Audi recognizes it has a very good thing going on with the Q5 so now in addition to the standard and high-performance SQ5 models the brand with four rings has introduced Sportback and plug-in hybrid variants. But the Q I’m spending time with is the Q5 45 TFSI quattro. Translation? It’s the basic all-wheel drive Q5 with the 2.0-liter turbo which comes in 3 flavors: Premium, Premium Plus and Prestige with prices ranging from near $45,000 to about $58,000. And this here is the Goldilocks model: the Premium Plus in upcharge Manhattan Gray metallic paint, with optional 20” wheels, Navigation package and Bang & Olufsen sound system for an as-tested MSRP of $53,040. It’s imported from Mexico but the drive most certainly speaks German.

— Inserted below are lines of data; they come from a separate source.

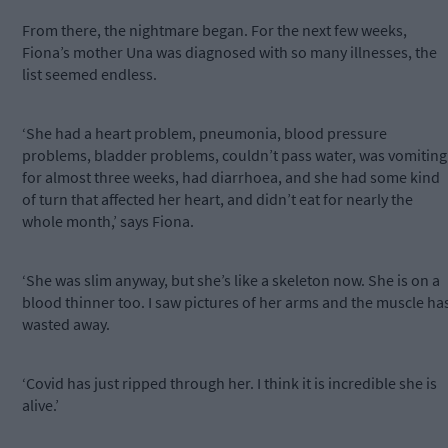
From there, the nightmare began. For the next few weeks,
Fiona’s mother Una was diagnosed with so many illnesses, the
list seemed endless.
‘She had a heart problem, pneumonia, blood pressure
problems, bladder problems, couldn’t pass water, was vomiting
for almost three weeks, had diarrhoea, and she had some kind
of turn that affected her heart, and didn’t eat for nearly the
whole month,’ says Fiona.
‘She was slim anyway, but she’s like a skeleton now. She is on a
blood thinner too. I saw pictures of her arms and the muscle ha
wasted away.
‘Covid has just ripped through her. I think it is incredible she is
alive.’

Certain vehicles instantly make the perfect handshake and this is one of them. Getting in and out, finding your comfort zone, not having to think about where certain features are and having enough room to accomplish everyday tasks is what the Q5 is all about. Not too big, not too small, feature-laden but not over the top, it’s an SUV aimed to please. Adaptive Cruise Control with Traffic Jam Assist is now standard on this Premium Plus trim and helps to destress the driver when sitting behind the wheel is reduced to monkey business. The Top view camera system is also now a standard feature on this trim and includes an off-screen activation switch. And the touchscreen navigation unit is user friendly with satellite mapping, intuitive controls and wireless CarPlay and Android Auto. It’s also the head unit for the impressive 19 speaker surround sound system – a $950 option. Tri-zone climate control means no temperature wars, the panoramic sunroof adds elevated comfort to the slide and recline rear seats, and heated front seats with a heated steering wheel make winter a little more bearable. And there’s no need to mount your EZ-Pass on the windshield – with Audi’s Integrated Toll Module the transponder is built into the Q5’s rearview mirror. Other favorite features of mine include auto high beams, virtual cockpit plus with various, easy to change views and folding 2nd row seats that can be dropped with remote levers and then click reassuringly into place to create a nearly flat, expanded cargo area which can be accessed by a kick of the foot. And if you were wondering, the Q5 can tow 4,400 pounds – not bad.